**Texte source**
::::::::::

Comportements violents inattendus en ce lieu "
protégé ", malgré une
réaction civique
de la victime qui
s'était elle, interposée entre les
belligérants.
La folklorique " Alliance royale " qui ne risque
pas de mettre en péril la République
avec ses 0,025% de résultats aux
élections européennes de 2009, fait
appel à un texte de la spécialiste de
l'antiquité, Jacqueline de Romilly, "
Problèmes de la démocratie grecque "
qui déclare ((sans garantie de
validité de sources, le texte n'étant
pas référencé) :
" Si les démocraties tombent, c'est
qu'elles ne parviennent pas à enseigner aux
jeunes des valeurs et l'excellence de la vertu. Les
sophistes ont introduit le désordre à
Athènes par une éducation qui
poussait les jeunes à faire ce qu'ils
voulaient. Préserver l'unité de la
cité passe donc par une éducation
stricte et réglementée ". Dans un
débat publié dans le nouvel
Observateur en septembre 2012, Alain Finkielkraut
ne dit pas autre chose en répondant à
Ruwen Ogien qui doute du bienfondé de cet
enseignement et voit lui dans cette nouvelle
croisade, une nostalgie des blouses grises et de
l'époque où l'enseignant était
maître dans sa classe. (Et sans doute ne se
faisait pas agresser par des parents ou des
élèves) :
" Discipliner les pauvres, comme vous dites, est
le seul moyen de les tirer de leur condition ! Si
les professeurs n'arrivent pas à mettre de
l'ordre dans leur classe pour enseigner, tous les
enfants de ces quartiers sont voués à
un destin de malheur [...]. Depuis les
années 1970, on ne veut plus que les enfants
soient " bien élevés " mais qu'ils
soient " épanouis ". Seulement voilà
: la spontanéité n'a pas tenu ses
promesses. Elle se déploie sans entraves et
on assiste à un réensauvagement du
monde ", conclut Alain Finkielkraut.

::::::::::

**Segment de données**
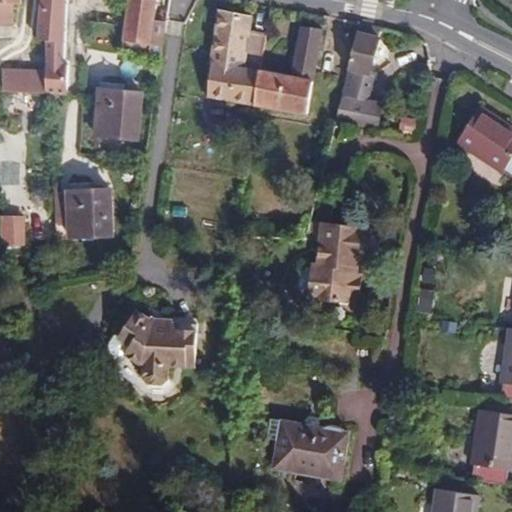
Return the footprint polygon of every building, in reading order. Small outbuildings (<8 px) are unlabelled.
[(51,94),(69,94),(68,65),(64,64),(67,0),(42,0),(38,40),(47,40),(48,62),(47,62),(47,72),(3,70),(2,91),(46,93),(51,94)] [(130,0),(123,50),(161,56),(166,25),(154,23),(157,0),(130,0)] [(0,25),(14,26),(13,4),(0,2),(0,25)] [(260,71),(267,32),(250,29),(252,16),(219,9),(209,97),(255,106),(260,71)] [(382,28),(361,23),(349,70),(356,71),(371,75),(382,28)] [(293,77),(260,71),(255,106),(307,115),(312,81),(322,29),(301,26),(293,77)] [(356,71),(349,70),(344,89),(351,90),(356,71)] [(140,139),(144,93),(99,89),(95,135),(140,139)] [(355,99),(342,96),(336,121),(350,124),(355,99)] [(350,124),(378,130),(383,105),(355,99),(350,124)] [(504,172),(511,177),(511,126),(482,106),(457,142),(504,173),(504,172)] [(415,135),(418,121),(401,117),(398,132),(415,135)] [(56,194),(57,225),(69,224),(70,238),(114,236),(112,190),(68,191),(68,193),(56,194)] [(22,217),(4,217),(3,244),(22,244),(22,217)] [(310,300),(355,303),(356,297),(361,295),(362,282),(358,274),(359,258),(364,259),(369,259),(372,227),(323,222),(321,239),(319,263),(313,262),(313,267),(301,267),(297,269),(295,291),(298,295),(310,296),(310,300)] [(307,239),(321,239),(323,222),(311,222),(307,239)] [(420,278),(431,280),(432,270),(422,268),(420,278)] [(419,304),(433,307),(436,292),(422,289),(419,304)] [(204,372),(205,328),(178,327),(178,330),(163,330),(163,327),(145,316),(129,341),(141,348),(134,361),(153,372),(153,384),(158,390),(172,390),(178,384),(178,371),(204,372)] [(441,330),(456,333),(458,323),(443,321),(441,330)] [(511,328),(510,328),(501,383),(503,383),(501,398),(511,399),(511,328)] [(128,363),(134,361),(141,348),(129,341),(124,342),(118,351),(119,357),(128,363)] [(221,412),(230,413),(231,404),(222,403),(221,412)] [(511,470),(511,414),(479,409),(471,464),(475,464),(472,479),(507,485),(509,470),(511,470)] [(342,480),(350,433),(271,419),(268,439),(278,441),(273,468),(342,480)] [(477,511),(480,495),(437,489),(433,511),(477,511)]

::::::::::

**Exercice**
Poursuivez le texte sur l'éducation et la discipline à partir de sa dernière phrase. La liste est un matériau à part, indépendant du texte sur l'éducation et la discipline.

**Réponse**
Les débats sont ouverts, la mission
ministérielle au travail. A ma modeste
place, je propose très provisoirement car la
tâche est immense et fait appel à la
complexité des compétences et
à la prise en compte de multiples
paramètres, de repérer quatre pistes
qui émergent au milieu de bien des voies
à inventer.
La
première relève de l'acquisition de
connaissances, donc de l'enseignement
:
Enseigner à travers ses fondements
historiques, ses avatars, ses racines antiques
métissées des influences successives,
ses sources religieuses diverses, comment se forge
une démocratie
Enseigner l'évolution qui a conduit aux
droits de l'Homme, à la suppression de
l'esclavage, aux droits des femmes, aux droits des
enfants, droits qui ont fait sortir des pans
entiers de nos sociétés de
l'obscurantisme et de l'oppression (il reste du
chemin ici et ailleurs)
Enseigner les repères philosophiques ou
religieux, qui étayent les grands principes
moraux et les différentes conceptions de la
Morale selon les civilisations et les
époques.
Enseigner les outils qui permettent de
repérer ces " morales " non-dites qui
tentent de diriger nos vies et qui se
déclinent en argent, valeurs
matérielles, réussite à tous
prix ou en revendications aux " droits à "
en évacuant les " devoirs envers
".
Enseigner les faits religieux (on sent la
frilosité de la proposition qui est
déjà en cours) comme faits
historiques et sociologiques
Enseigner les religions et les laïcités
(on enseigne bien les grands textes fondateurs et
les mythes de la civilisation grecque, latine ou
égyptienne)
" Si au lieu de petits débats
précipités sur le racisme, on
dispensait dans les lycées à tous
niveaux des éléments d'histoire des
religions, et quelques solides
références contemporaine, à
affirmer au fil des ans, on aiderait beaucoup de
jeunes à se repérer symboliquement,
à trouver place" affirme le
psychanalyste Daniel Sibony (revue Regards
n°251, mai 1990)
Ces enseignements là, peuvent tout à
fait donner lieu à une évaluation des
connaissances, être notés pour
répondre aux exigences d'un programme,
rassurer enseignants, parents et Ministre, et
conforter aux yeux des élèves la
valeur de ce nouveau corpus.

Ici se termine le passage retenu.